INSTRUCTION
Please copy each line of the listing that includes the string "KiCad".

DATA RECORDS

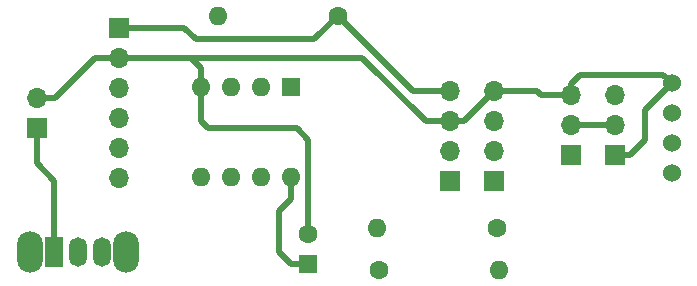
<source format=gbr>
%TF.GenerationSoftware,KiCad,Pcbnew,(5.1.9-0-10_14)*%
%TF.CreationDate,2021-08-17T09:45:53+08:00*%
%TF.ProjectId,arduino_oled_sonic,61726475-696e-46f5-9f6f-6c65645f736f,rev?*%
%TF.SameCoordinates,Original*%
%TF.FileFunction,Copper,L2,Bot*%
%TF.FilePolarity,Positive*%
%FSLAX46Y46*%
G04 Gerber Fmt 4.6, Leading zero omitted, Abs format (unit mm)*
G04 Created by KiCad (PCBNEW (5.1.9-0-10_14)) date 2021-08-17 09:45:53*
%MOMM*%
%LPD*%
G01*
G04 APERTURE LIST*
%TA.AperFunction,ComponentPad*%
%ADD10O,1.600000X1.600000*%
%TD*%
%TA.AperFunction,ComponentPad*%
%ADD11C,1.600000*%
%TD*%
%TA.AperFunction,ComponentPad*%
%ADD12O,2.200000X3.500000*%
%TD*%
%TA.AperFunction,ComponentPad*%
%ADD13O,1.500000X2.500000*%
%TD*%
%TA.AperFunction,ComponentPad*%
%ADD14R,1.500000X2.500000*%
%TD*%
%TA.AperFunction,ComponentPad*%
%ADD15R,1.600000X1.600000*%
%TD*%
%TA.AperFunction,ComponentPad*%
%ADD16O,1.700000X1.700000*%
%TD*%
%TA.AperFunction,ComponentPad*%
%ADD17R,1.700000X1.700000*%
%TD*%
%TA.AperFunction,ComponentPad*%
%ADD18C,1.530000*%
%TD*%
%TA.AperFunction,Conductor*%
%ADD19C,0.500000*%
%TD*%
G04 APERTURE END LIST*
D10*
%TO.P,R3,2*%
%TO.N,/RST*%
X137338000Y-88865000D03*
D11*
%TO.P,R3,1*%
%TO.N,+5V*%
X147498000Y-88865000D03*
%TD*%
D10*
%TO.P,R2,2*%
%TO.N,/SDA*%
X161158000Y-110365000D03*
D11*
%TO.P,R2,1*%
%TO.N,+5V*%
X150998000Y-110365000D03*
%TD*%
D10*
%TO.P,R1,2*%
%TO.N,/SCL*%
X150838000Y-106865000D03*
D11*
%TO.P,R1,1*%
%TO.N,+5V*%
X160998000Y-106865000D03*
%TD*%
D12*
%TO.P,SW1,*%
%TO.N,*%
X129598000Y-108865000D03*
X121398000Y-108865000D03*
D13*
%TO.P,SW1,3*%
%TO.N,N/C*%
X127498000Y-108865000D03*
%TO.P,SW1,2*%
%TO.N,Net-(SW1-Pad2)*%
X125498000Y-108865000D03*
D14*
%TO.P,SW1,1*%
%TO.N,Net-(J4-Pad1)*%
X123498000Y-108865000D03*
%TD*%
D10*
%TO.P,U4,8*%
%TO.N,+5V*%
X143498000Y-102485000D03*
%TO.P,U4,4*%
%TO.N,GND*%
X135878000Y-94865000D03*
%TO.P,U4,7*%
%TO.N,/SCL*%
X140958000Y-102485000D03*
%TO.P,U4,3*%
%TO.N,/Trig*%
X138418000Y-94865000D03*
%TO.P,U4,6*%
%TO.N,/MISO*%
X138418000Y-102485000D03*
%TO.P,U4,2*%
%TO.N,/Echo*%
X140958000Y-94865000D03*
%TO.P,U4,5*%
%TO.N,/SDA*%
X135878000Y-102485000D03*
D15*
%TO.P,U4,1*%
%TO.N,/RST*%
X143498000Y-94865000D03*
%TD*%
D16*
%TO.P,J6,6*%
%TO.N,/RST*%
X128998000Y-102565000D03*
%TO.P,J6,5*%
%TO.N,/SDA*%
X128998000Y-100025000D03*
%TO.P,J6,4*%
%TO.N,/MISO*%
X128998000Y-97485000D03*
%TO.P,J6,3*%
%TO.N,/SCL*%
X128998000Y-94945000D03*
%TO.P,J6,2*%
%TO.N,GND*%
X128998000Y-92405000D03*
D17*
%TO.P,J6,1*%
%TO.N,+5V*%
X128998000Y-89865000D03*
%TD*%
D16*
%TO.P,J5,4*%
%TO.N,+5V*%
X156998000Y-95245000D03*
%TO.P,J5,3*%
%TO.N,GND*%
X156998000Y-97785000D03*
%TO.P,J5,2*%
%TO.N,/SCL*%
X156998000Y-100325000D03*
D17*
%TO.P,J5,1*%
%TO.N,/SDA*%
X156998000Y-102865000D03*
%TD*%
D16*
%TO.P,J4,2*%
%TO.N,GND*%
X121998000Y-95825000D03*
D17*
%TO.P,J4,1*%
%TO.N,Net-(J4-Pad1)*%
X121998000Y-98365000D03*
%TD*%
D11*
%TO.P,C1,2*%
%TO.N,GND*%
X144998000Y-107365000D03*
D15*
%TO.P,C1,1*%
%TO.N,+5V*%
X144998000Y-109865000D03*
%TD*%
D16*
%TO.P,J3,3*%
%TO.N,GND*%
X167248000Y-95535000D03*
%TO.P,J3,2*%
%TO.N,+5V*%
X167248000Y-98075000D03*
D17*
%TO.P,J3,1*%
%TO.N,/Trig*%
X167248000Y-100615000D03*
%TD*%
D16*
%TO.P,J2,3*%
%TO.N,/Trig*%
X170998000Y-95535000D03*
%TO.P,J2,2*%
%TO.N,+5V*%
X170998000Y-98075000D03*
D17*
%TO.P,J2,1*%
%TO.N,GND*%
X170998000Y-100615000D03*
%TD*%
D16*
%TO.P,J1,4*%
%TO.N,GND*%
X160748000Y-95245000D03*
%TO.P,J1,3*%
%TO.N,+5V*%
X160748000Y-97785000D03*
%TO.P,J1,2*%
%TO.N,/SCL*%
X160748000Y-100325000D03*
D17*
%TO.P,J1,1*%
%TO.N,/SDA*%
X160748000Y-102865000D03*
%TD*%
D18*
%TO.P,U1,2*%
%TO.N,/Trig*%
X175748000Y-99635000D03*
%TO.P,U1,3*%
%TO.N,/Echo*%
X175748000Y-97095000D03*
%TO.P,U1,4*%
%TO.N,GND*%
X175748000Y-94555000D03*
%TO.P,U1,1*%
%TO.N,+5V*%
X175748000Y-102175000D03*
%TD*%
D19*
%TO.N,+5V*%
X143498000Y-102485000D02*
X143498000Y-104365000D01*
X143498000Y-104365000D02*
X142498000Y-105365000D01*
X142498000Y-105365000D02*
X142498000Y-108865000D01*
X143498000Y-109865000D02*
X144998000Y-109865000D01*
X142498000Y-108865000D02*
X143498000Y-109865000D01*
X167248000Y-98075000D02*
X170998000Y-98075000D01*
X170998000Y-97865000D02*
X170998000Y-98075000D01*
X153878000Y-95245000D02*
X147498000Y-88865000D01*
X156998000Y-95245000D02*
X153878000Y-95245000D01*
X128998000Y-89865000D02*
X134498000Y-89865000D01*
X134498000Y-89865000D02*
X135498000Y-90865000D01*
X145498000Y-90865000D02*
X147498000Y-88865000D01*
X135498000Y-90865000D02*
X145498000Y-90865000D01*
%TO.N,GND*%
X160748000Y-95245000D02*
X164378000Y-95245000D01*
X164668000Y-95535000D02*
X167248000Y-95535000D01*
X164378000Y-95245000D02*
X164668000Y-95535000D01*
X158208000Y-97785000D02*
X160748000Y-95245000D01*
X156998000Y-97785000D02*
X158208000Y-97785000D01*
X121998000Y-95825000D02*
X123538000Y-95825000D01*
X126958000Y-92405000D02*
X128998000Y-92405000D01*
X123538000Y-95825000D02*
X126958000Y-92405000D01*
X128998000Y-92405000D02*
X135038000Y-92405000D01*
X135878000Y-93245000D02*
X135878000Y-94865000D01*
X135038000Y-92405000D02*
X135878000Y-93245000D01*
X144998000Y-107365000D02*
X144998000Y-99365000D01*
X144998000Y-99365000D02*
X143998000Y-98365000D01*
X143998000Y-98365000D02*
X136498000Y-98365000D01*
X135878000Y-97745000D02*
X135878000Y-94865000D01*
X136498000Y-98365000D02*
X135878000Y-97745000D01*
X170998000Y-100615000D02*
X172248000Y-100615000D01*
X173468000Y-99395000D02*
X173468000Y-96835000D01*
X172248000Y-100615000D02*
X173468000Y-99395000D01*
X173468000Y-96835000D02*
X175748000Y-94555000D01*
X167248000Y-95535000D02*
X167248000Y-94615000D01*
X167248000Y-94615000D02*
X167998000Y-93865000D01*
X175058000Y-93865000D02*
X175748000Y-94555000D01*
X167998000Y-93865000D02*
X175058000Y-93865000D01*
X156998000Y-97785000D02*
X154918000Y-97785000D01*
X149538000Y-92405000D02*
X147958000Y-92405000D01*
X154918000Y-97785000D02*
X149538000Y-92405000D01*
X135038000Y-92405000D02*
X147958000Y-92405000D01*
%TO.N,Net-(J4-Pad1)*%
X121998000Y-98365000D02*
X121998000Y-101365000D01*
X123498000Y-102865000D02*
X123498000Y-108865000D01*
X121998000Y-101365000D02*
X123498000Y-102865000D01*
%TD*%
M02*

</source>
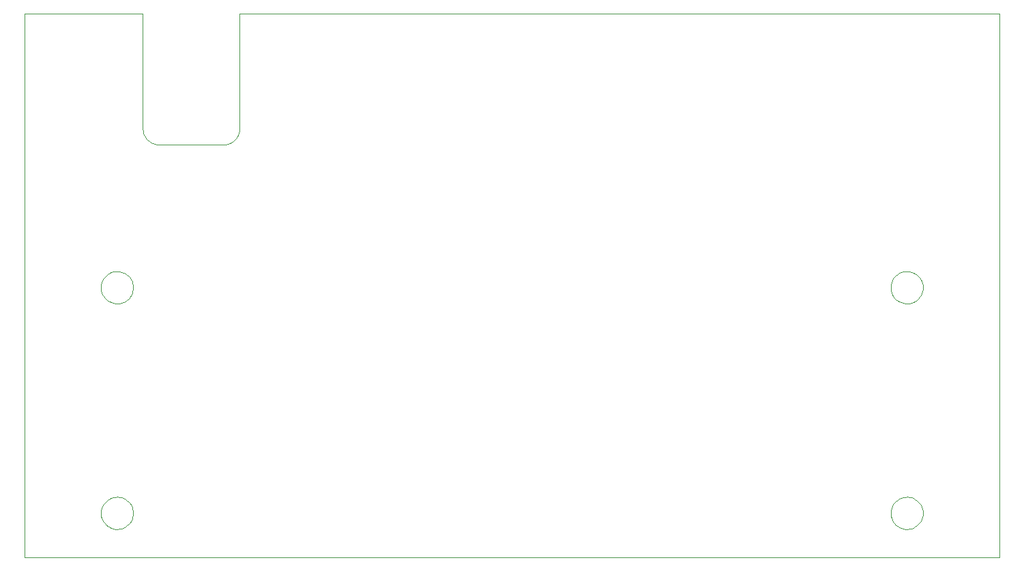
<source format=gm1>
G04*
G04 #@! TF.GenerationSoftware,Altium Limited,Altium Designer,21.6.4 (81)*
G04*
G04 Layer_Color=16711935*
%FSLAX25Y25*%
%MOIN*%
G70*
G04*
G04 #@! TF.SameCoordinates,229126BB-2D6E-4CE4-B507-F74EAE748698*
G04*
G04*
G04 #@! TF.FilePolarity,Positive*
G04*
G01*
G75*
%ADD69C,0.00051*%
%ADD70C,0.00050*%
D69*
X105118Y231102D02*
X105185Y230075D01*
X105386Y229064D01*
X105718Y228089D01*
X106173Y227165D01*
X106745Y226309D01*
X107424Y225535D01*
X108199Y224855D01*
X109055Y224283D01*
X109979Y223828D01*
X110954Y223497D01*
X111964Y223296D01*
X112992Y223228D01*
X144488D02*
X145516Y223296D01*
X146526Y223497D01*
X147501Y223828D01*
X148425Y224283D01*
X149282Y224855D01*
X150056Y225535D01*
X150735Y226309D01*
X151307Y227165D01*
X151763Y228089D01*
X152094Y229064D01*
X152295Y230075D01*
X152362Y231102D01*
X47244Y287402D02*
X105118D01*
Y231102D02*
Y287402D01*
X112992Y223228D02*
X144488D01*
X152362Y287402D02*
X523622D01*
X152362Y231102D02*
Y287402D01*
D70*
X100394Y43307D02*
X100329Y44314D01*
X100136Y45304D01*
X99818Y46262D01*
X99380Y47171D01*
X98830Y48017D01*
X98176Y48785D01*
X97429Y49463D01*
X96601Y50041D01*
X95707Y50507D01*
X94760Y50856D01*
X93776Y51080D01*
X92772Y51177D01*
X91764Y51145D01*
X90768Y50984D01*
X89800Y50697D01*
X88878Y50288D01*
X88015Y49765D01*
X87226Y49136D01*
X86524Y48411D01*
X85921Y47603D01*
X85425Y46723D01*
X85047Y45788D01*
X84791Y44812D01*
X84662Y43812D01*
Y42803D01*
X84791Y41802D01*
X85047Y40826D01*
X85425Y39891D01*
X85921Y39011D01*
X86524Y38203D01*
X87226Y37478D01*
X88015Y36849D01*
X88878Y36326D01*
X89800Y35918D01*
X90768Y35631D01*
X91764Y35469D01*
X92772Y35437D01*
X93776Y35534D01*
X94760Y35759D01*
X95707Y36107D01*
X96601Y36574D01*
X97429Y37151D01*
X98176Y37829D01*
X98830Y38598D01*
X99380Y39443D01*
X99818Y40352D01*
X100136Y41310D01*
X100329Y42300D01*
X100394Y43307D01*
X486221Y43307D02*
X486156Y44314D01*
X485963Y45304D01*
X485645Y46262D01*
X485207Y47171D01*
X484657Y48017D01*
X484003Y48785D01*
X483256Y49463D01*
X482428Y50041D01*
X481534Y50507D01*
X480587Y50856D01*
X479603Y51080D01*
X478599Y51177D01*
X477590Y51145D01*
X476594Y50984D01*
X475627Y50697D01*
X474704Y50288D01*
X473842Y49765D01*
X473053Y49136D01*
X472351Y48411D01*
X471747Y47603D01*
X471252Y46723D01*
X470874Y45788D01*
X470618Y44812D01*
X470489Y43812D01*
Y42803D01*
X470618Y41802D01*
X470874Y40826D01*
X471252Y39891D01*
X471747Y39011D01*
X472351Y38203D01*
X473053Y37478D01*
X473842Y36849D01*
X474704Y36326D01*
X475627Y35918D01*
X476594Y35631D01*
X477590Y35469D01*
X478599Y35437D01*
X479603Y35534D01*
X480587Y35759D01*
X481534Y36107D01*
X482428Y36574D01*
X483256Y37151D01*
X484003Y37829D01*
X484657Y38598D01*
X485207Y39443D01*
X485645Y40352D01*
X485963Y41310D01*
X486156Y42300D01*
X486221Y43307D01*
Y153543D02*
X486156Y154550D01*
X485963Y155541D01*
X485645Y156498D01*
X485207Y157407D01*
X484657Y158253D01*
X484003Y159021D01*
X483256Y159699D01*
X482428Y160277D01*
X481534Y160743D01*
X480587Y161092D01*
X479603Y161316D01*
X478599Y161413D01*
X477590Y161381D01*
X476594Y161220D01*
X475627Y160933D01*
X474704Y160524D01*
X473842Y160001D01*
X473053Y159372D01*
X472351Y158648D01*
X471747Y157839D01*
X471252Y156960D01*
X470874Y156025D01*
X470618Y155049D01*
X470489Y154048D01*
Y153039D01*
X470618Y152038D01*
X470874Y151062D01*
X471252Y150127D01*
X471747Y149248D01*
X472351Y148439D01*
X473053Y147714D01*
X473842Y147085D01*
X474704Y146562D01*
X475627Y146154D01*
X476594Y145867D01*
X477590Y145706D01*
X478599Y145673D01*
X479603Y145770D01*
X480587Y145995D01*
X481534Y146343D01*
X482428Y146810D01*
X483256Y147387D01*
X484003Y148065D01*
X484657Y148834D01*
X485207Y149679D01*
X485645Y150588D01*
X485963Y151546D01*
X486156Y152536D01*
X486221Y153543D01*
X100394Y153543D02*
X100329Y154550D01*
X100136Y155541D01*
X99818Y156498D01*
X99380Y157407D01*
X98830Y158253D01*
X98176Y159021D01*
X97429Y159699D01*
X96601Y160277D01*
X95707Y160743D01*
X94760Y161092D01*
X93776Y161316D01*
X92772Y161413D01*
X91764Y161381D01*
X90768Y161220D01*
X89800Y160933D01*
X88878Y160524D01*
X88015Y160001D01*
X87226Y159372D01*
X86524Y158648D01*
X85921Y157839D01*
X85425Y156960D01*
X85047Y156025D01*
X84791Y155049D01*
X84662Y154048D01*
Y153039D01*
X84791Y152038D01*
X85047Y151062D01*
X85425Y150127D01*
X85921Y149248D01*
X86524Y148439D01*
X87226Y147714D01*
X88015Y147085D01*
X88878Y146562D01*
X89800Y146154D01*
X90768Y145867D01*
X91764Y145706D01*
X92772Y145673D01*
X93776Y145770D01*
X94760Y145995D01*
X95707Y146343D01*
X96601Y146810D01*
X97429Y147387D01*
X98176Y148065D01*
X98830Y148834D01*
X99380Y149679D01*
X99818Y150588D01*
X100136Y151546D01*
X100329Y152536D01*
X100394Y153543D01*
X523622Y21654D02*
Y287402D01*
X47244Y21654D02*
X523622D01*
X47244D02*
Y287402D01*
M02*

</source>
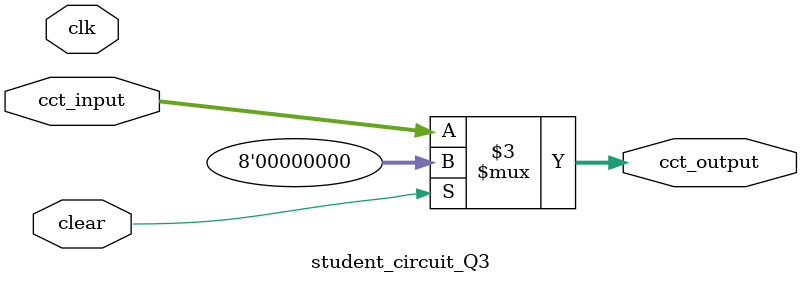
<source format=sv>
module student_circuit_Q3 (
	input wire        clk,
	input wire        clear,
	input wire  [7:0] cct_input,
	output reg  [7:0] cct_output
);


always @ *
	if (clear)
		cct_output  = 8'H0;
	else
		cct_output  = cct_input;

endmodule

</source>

YOUR SOLUTION
%TF.GenerationSoftware,KiCad,Pcbnew,(5.1.9-0-10_14)*%
G04 Created by KiCad (PCBNEW (5.1.9-0-10_14)) date 2021-08-17 09:45:53*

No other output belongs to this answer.